When the ZFS HDDs locked up there was possibly going to be some potential data corruption or "Stale File Handles" on the direct-mounted 5TB drive (/dev/sda) following the hard reset. However, because the direct-mounted drive (/dev/sda) was formatted with a journaling file system (or ZFS), and we performed a Sync (S) during the REISUB, the OpenSearch data remained consistent and the cluster returned to GREEN immediately.

The Solution

  • Health Check: Verified cluster status as GREEN using the OpenSearch Health API.
  • Resume Indexing: Modified the indexing script to jump to file 1274 (to account for the ~341M records already committed) and used ionice -c 3 to prevent the indexer from hogging disk bandwidth again.
  • Note: Resuming at file 1274 may result in an 'Overlap Zone' where the indexer processes records already in the database.
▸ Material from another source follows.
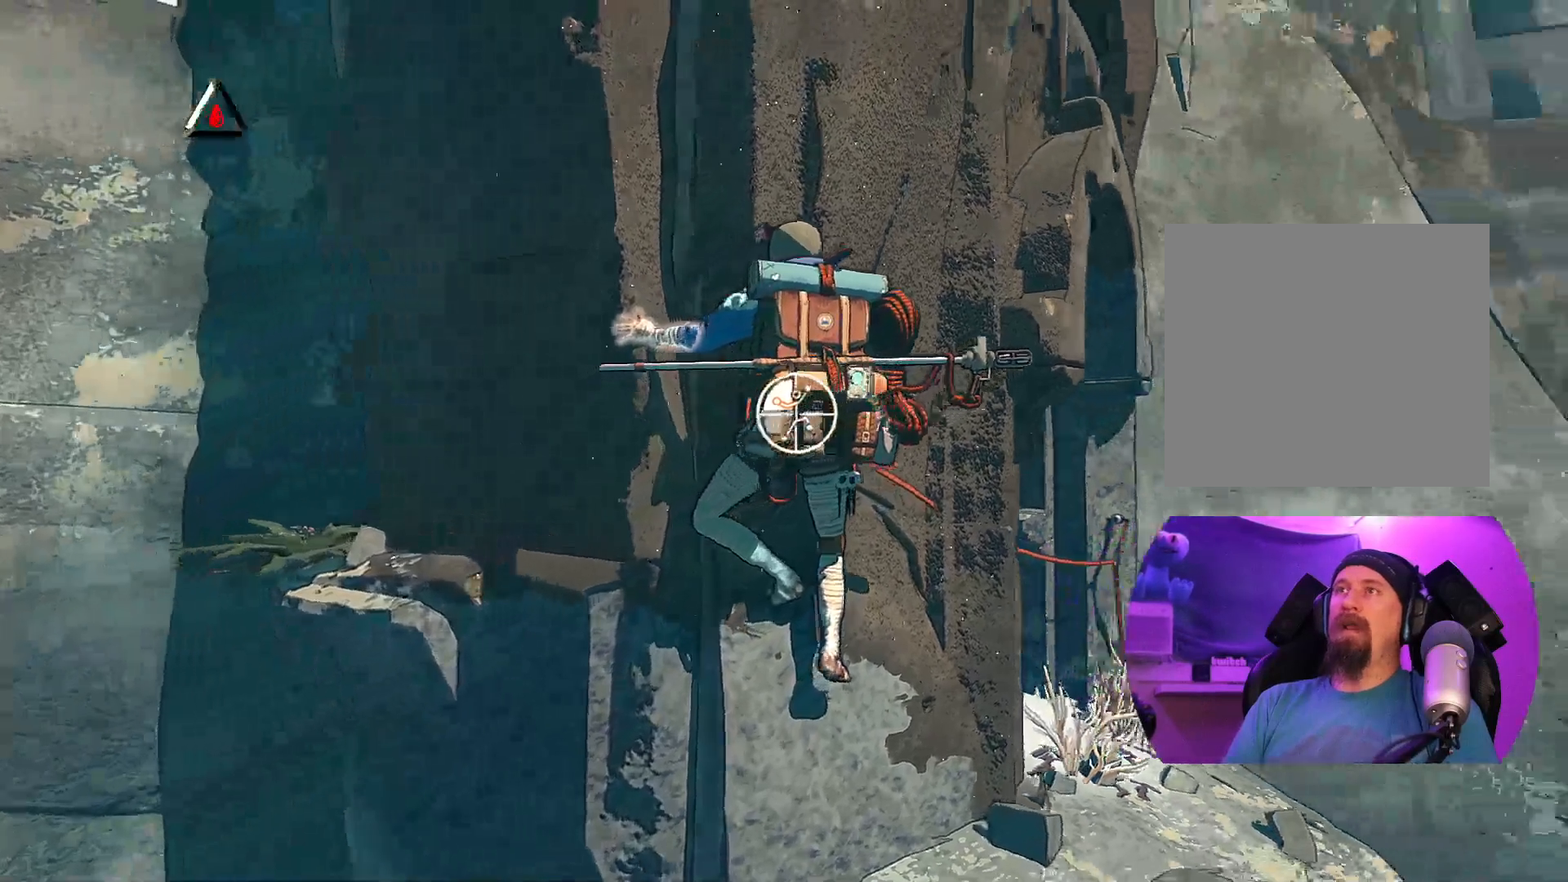
{"buttons": ["R1"], "left_stick": "up-left", "right_stick": "center", "events": [[233, "right_stick", "center"], [333, "left_stick", "up"], [400, "left_stick", "up-left"]]}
OpenSearch handles this via versioning; the _count will not increase until the indexer reaches truly new data.


📝 Final Documentation Table

Failure Layer Symptoms Root Cause Permanent Fix
Hardware BIOS "Bootable drive" error !! Cold boot confusion Reset boot order in BIOS
Host OS Blinking cursor / Lockup ARC Exhaustion (60GB/64GB) Capped ARC to 16GB in zfs.conf.
Network Tagged traffic dropped Missing bridge-vids on Trunk Added bridge-vids 2-4094 to Kiwi interfaces.
Guest OS No internet/DNS Gateway route dropped Added gateway to Tayberry interfaces file.
App Stopped Indexing Host Crash Resume via script with ionice -c 3.